Im Rahmen einer Pressekonferenz meldete sich am Aschermittwoch, 6. März 2019, die Bürgerinitiative LA21 Bruckhäusl aktiv zur geplanten Bodenaushubdeponie Pinnersdorf am Riederberg zu Wort. „Unsere Bedenken wurden alle vom Tisch gewischt“, stellte Obmann Thomas Gasteiger fest und erhofft sich von der Stadtgemeinde, dass diese den Bewilligungsbescheid des Landes beeinsprucht, um Verbesserungen für die Anrainer zu erzielen.
Die Firma Strabag will in Wörgl-Boden am Riederberg eine Bodenaushubdeponie auf einer Fläche von 5,5 Hektar mit einer Gesamtkubatur von 1.020.000 Kubikmeter auf die Dauer von 20 Jahren errichten und dort 710.000 Kubikmeter im festen Verband sowie 310.000 Kubikmeter Recycling-Baustoffe ablagern. Im Verfahren nach dem AWG 2002, durchgeführt vom Amt der Tiroler Landesregierung, Abteilung Umweltschutz, hat die Gemeinde Parteistellung.
„Wir haben uns im Zuge des Bewilligungsverfahrens eingehend mit der geplanten Deponie befasst und Bedenken und Einwände in einem Schreiben an die Stadtgemeinde formuliert“, so Gasteiger, der bedauert, dass „im nun vorliegenden Bescheid auf diese Bedenken leider nicht eingegangen wird.“
Die geplante Schütthöhe ist wesentlich höher als das ursprüngliche Gelände und erreicht eine Höhe von 55 Metern. „5,5 Hektar entspricht der Größe von 100 Fußballfeldern“, rechnet Anrainer und Biobauer DI Joachim Astl vor und stellt die Frage nach der Stabilität des Schüttberges, der sich auf einem Hang neben einem Wildbach befindet.
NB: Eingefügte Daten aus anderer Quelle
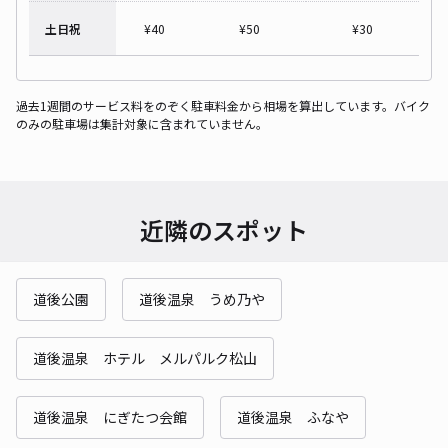
土日祝
¥
40
¥
50
¥
30
過去1週間のサービス料をのぞく駐車料金から相場を算出しています。バイク
のみの駐車場は集計対象に含まれていません。
近隣のスポット
道後公園
道後温泉 うめ乃や
道後温泉 ホテル メルパルク松山
道後温泉 にぎたつ会館
道後温泉 ふなや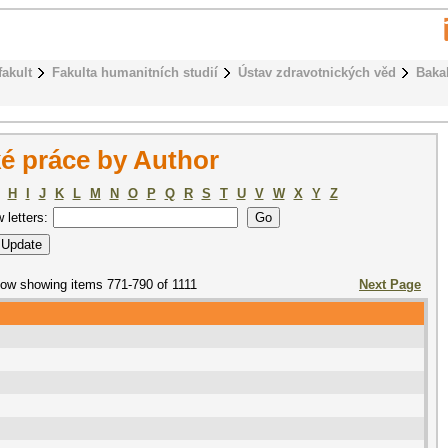
fakult
Fakulta humanitních studií
Ústav zdravotnických věd
Baka
é práce by Author
H
I
J
K
L
M
N
O
P
Q
R
S
T
U
V
W
X
Y
Z
w letters:
ow showing items 771-790 of 1111
Next Page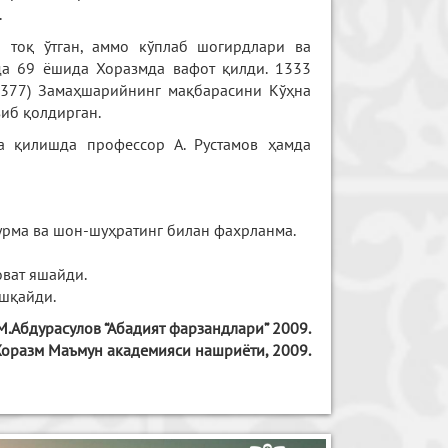
.
 тоқ ўтган, аммо кўплаб шогирдлари ва
да 69 ёшида Хоразмда вафот қилди. 1333
-1377) Замаҳшарийнинг мақбарасини Кўҳна
зиб қолдирган.
а қилишда профессор А. Рустамов ҳамда
бурма ва шон-шуҳратинг билан фахрланма.
оват яшайди.
ишқайди.
М.Абдурасулов
“Абадият фарзандлари” 2009.
оразм Маъмун академияси нашриёти, 2009.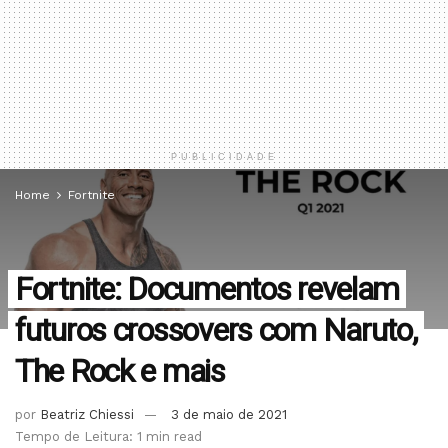
PUBLICIDADE
Home
Fortnite
Fortnite: Documentos revelam
futuros crossovers com Naruto,
The Rock e mais
por
Beatriz Chiessi
3 de maio de 2021
Tempo de Leitura: 1 min read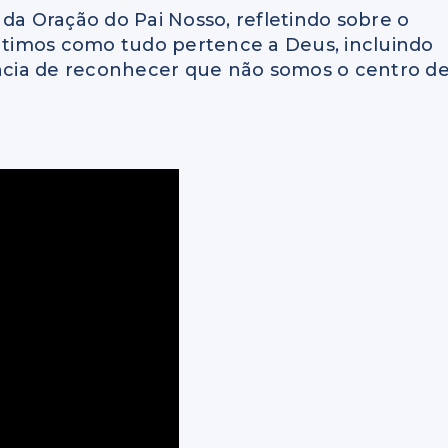
da Oração do Pai Nosso, refletindo sobre o
cutimos como tudo pertence a Deus, incluindo
ância de reconhecer que não somos o centro d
Arno Kecht, der jahrzehntelang bei der Wildbachverbauung arbeitete und Obmann-Stellvertreter der Bürgerinitiative ist, kennt das Gelände und seine Tücken: „Im Einzugsgebiet des Wildbaches besteht das Gelände aus rotem, lockeren Fels.“ Bei Unwettern könne der darunterliegende Ort durch Hochwasserereignisse gefährdet werden, wenn Material in den Wildbachgraben abrutschen sollte. „Gefährlich ist dann loses Schüttmaterial“, so Kecht. Im Bescheid werden halbjährliche Geländemessungen vorgeschrieben, um etwaige Veränderungen festzustellen. Hochwasserereignisse treten aber plötzlich auf. „Wir erinnern an die Hangrutschung in Going, bei der die geschädigten Anrainer auf den Kosten sitzen geblieben sind und verlangen eine versicherungstechnische Absicherung, die verweigert wurde“, so Gasteiger.
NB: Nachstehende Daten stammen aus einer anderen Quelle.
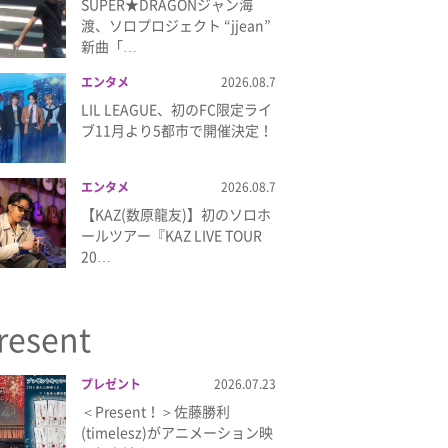
SUPER★DRAGONジャン海
渡、ソロプロジェクト “jjean”
新曲「…
エンタメ
2026.08.7
LIL LEAGUE、初のFC限定ライ
ブ11月より5都市で開催決定！
エンタメ
2026.08.7
【KAZ(数原龍友)】初のソロホ
ールツアー『KAZ LIVE TOUR
20…
resent
プレゼント
2026.07.23
＜Present！＞佐藤勝利
(timelesz)がアニメーション映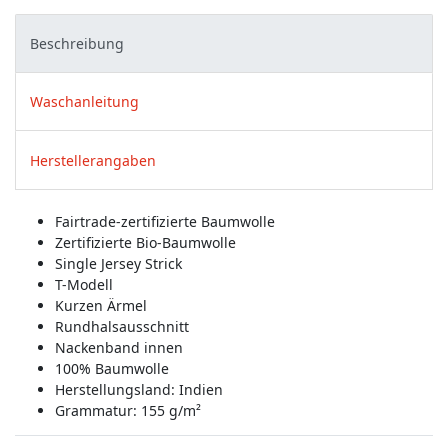
Beschreibung
Waschanleitung
Herstellerangaben
Fairtrade-zertifizierte Baumwolle
Zertifizierte Bio-Baumwolle
Single Jersey Strick
T-Modell
Kurzen Ärmel
Rundhalsausschnitt
Nackenband innen
100% Baumwolle
Herstellungsland:
Indien
Grammatur: 155 g/m²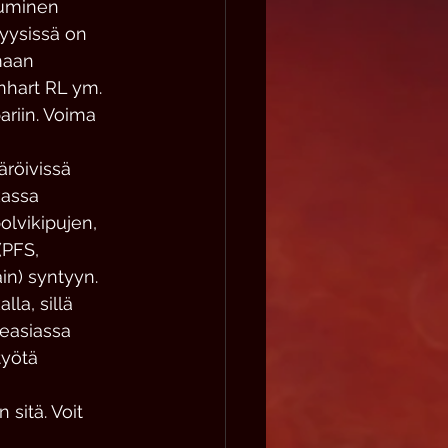
tuminen 
yysissä on 
maan 
nhart RL ym. 
ariin. Voima 
röivissä 
kassa 
olvikipujen, 
(PFS, 
in) syntyyn. 
la, sillä 
easiassa 
työtä 
sitä. Voit 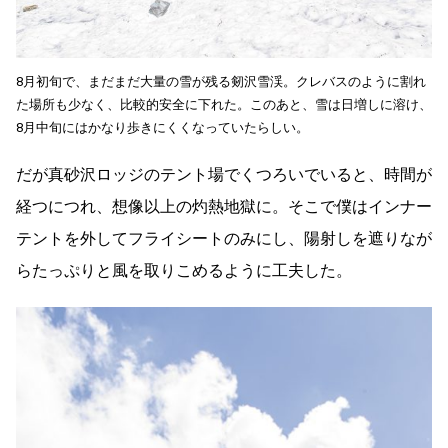
8月初旬で、まだまだ大量の雪が残る剱沢雪渓。クレバスのように割れ
た場所も少なく、比較的安全に下れた。このあと、雪は日増しに溶け、
8月中旬にはかなり歩きにくくなっていたらしい。
だが真砂沢ロッジのテント場でくつろいでいると、時間が
経つにつれ、想像以上の灼熱地獄に。そこで僕はインナー
テントを外してフライシートのみにし、陽射しを遮りなが
らたっぷりと風を取りこめるように工夫した。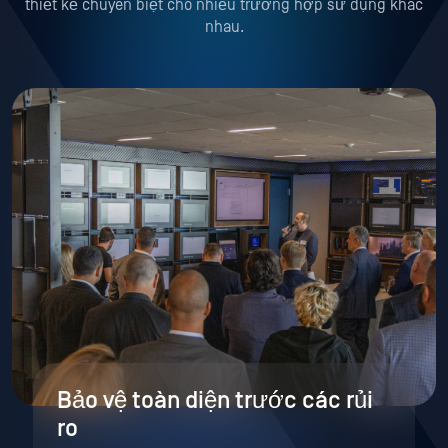
thiết kế chuyên biệt cho nhiều trường hợp sử dụng khác
nhau.
Bảo vệ toàn diện trước các rủi
ro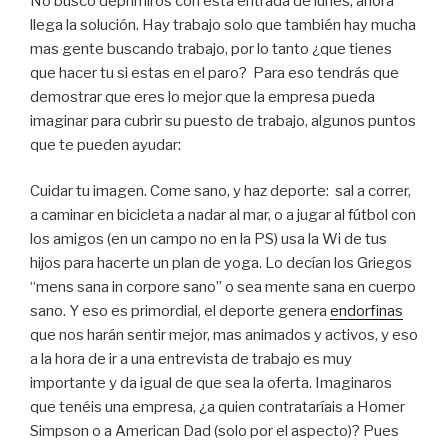
No busco deprimiros con esta entrada de lunes, ahora
llega la solución. Hay trabajo solo que también hay mucha
mas gente buscando trabajo, por lo tanto ¿que tienes
que hacer tu si estas en el paro? Para eso tendrás que
demostrar que eres lo mejor que la empresa pueda
imaginar para cubrir su puesto de trabajo, algunos puntos
que te pueden ayudar:
Cuidar tu imagen. Come sano, y haz deporte: sal a correr,
a caminar en bicicleta a nadar al mar, o a jugar al fútbol con
los amigos (en un campo no en la PS) usa la Wi de tus
hijos para hacerte un plan de yoga. Lo decían los Griegos
“mens sana in corpore sano” o sea mente sana en cuerpo
sano. Y eso es primordial, el deporte genera
endorfinas
que nos harán sentir mejor, mas animados y activos, y eso
a la hora de ir a una entrevista de trabajo es muy
importante y da igual de que sea la oferta. Imaginaros
que tenéis una empresa, ¿a quien contrataríais a Homer
Simpson o a American Dad (solo por el aspecto)? Pues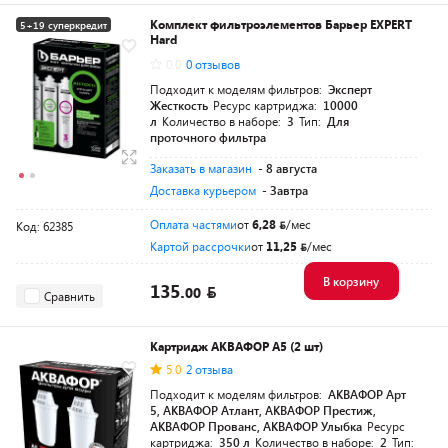
Комплект фильтроэлементов Барьер EXPERT
5+19 суперкредит
Hard
0.0
0 отзывов
Подходит к моделям фильтров:
Эксперт
Жесткость
Ресурс картриджа:
10000
л
Количество в наборе:
3
Тип:
Для
проточного фильтра
Заказать в магазин
- 8 августа
Доставка курьером
- Завтра
Оплата частями
от
6,28
/мес
Код: 62385
Картой рассрочки
от
11,25
/мес
В корзину
135.
00
Сравнить
Картридж АКВАФОР А5 (2 шт)
5.0
2 отзыва
Подходит к моделям фильтров:
АКВАФОР Арт
5, АКВАФОР Атлант, АКВАФОР Престиж,
АКВАФОР Прованс, АКВАФОР Улыбка
Ресурс
картриджа:
350 л
Количество в наборе:
2
Тип: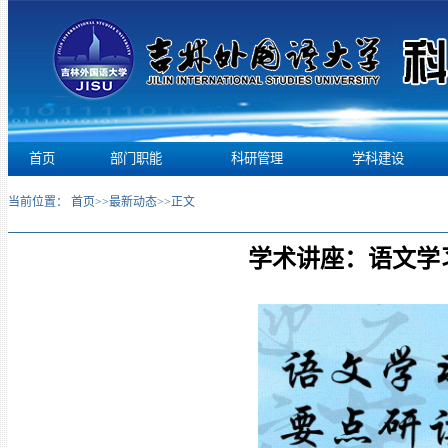
首页
部门职能
科研管理
学科建设
当前位置：
首页
>>
最新动态
>>
正文
学术讲座：语文学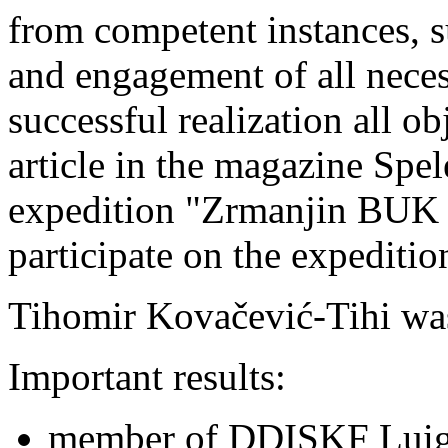
from competent instances, su
and engagement of all neces
successful realization all ob
article in the magazine Spel
expedition "Zrmanjin BUK 
participate on the expeditio
Tihomir Kovačević-Tihi was 
Important results:
member of DDISKF Luigi 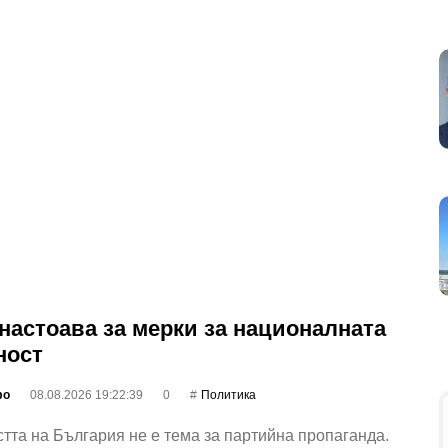
настоава за мерки за националната
ност
фо
08.08.2026 19:22:39
0
Политика
тта на България не е тема за партийна пропаганда.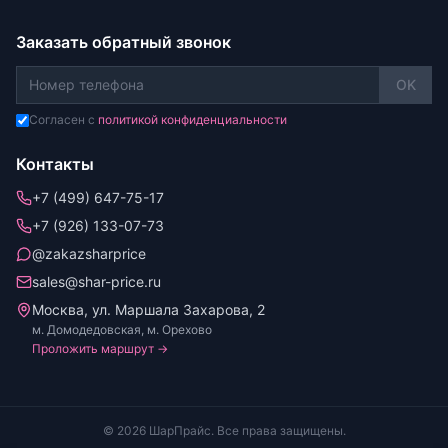
Заказать обратный звонок
OK
Согласен с
политикой конфиденциальности
Контакты
+7 (499) 647-75-17
+7 (926) 133-07-73
@zakazsharprice
sales@shar-price.ru
Москва, ул. Маршала Захарова, 2
м. Домодедовская, м. Орехово
Проложить маршрут →
© 2026 ШарПрайс. Все права защищены.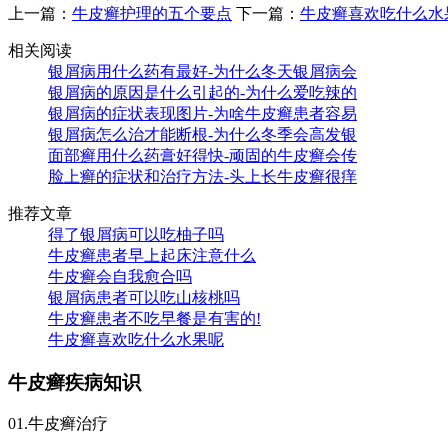
上一篇：
牛皮癣护理的五个要点
下一篇：
牛皮癣喜欢吃什么水
相关阅读
银屑病用什么药有最好-为什么冬天银屑病会
银屑病的原因是什么引起的-为什么爱吃辣的
银屑病的症状表现图片-为啥牛皮癣患者容易
银屑病怎么治才能断根-为什么冬季会高发银
面部癣用什么药膏好得快-顽固的牛皮癣会传
脸上癣的症状和治疗方法-头上长牛皮癣很痒
推荐文章
得了银屑病可以吃柚子吗
牛皮癣患者早上起床注意什么
牛皮癣会自我愈合吗
银屑病患者可以吃山核桃吗
牛皮癣患者不吃早餐是有害的!
牛皮癣喜欢吃什么水果呢
牛皮癣疾病知识
01.牛皮癣治疗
Ärger herrscht bei den Anrainern darüber, dass für die Luftschadstoff-Grundbelastung der Bevölkerung im Umfeld die Grenzwerte der Landesmessstelle an der Stelzhamerstraße in über 5 km Entfernung herangezogen werden. „Das ist eine Farce! Wir haben Messungen vor Ort im Kreuzungsbereich Gemeindestraße/Zufahrt Umfahrungsstraße verlangt, um den Istzustand zu dokumentieren“, so Gasteiger.
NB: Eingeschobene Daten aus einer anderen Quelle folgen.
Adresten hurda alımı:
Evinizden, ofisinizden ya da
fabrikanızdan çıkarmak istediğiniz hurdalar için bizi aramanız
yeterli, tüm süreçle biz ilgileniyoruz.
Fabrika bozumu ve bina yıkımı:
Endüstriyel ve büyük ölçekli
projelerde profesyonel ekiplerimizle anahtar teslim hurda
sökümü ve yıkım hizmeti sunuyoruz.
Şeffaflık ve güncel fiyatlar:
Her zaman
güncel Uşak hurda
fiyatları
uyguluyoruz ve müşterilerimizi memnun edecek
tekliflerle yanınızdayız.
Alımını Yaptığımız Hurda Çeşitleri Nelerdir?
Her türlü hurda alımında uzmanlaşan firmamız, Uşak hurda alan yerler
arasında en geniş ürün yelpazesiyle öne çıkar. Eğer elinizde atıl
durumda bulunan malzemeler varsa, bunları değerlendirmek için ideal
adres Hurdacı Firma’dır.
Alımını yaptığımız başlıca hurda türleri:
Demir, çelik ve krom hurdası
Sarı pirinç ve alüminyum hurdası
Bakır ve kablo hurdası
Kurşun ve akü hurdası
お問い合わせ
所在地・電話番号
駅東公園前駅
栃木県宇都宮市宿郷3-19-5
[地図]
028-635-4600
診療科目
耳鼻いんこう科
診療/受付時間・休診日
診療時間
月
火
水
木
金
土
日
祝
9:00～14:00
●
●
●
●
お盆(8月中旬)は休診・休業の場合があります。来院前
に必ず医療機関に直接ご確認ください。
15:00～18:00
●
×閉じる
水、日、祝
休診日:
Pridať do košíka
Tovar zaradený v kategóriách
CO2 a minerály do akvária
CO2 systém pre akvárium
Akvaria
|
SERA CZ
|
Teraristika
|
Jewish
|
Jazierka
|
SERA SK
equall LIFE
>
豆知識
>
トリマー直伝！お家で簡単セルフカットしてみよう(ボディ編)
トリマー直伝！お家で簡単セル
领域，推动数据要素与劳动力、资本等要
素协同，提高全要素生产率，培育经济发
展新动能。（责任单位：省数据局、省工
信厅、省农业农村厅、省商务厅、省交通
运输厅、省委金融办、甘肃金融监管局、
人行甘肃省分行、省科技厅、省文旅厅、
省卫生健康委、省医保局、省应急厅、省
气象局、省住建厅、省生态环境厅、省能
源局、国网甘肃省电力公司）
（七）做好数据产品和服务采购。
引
Verkehrsbelastung: Bescheid setzt keine klare Obergrenze
Die Anrainer befürchten durch das enorme Ausmaß der Kubatur eine erhebliche Mehrbelastung durch Schwerverkehr, verbunden mit Schadstoff- und Lärmbelastung sowie eine Beeinträchtigung der Sicherheit im Kreuzungsbereich beim Biohof Pinnersdorf. „Laut Bescheid dürfen in einer Stunde 10 LKW zu- und abfahren, was eine Lkw-Fahrt alle 3 Minuten bedeutet. Diese Maximalbelastung wird laut Antragsteller voraussichtlich an 2-4 Tagen pro Monat erreicht. Aus dem Bescheid geht aber keine Eingrenzung dahingehend hervor – das heißt, im Bescheid ist nicht ausgeschlossen, dass diese Spitzenbelastung dauerhaft sein kann“, kritisieren die Anrainer und wollen zur Verbesserung der Verkehrssicherheit im Kreuzungsbereich eine Stopptafel für den Verkehr aus der Schottergrube bzw. der geplanten Aushubdeponie: „Hier sind viele Busse, auch Schulbusse unterwegs“, verweist Gasteiger auf das Gefährdungspotential durch die bergabwärts fahrenden Lkw, die „schon jetzt immer wieder einfach durchfahren, ohne auf den Querverkehr zu achten.“
Gefordert wird auch eine Lärmmessung im Kreuzungsbereich. „Die Lärmmessung für die Feriensiedlung Chalet Brixental westlich der geplanten Aushubdeponie hat ergeben, dass die Grenzwerte für Siedlungsgebiet beim Betrieb der Deponie dort nicht eingehalten werden. Im Bescheid werden Betroffene auf den zivilrechtlichen Klageweg verwiesen“, erklärt Gasteiger. Im Bescheid werde davon ausgegangen, dass die Deponie in „nicht besiedeltem Gebiet“ liegt. Unmittelbar und besonders vom Verkehrsaufkommen belastet sind allerdings sehr wohl bewohnte Objekte – ein Biobauernhof, ein Pferdehof und zwei Wohnhäuser. So lautet eine Forderung, hier dauerhaft eine Messstelle zu installieren.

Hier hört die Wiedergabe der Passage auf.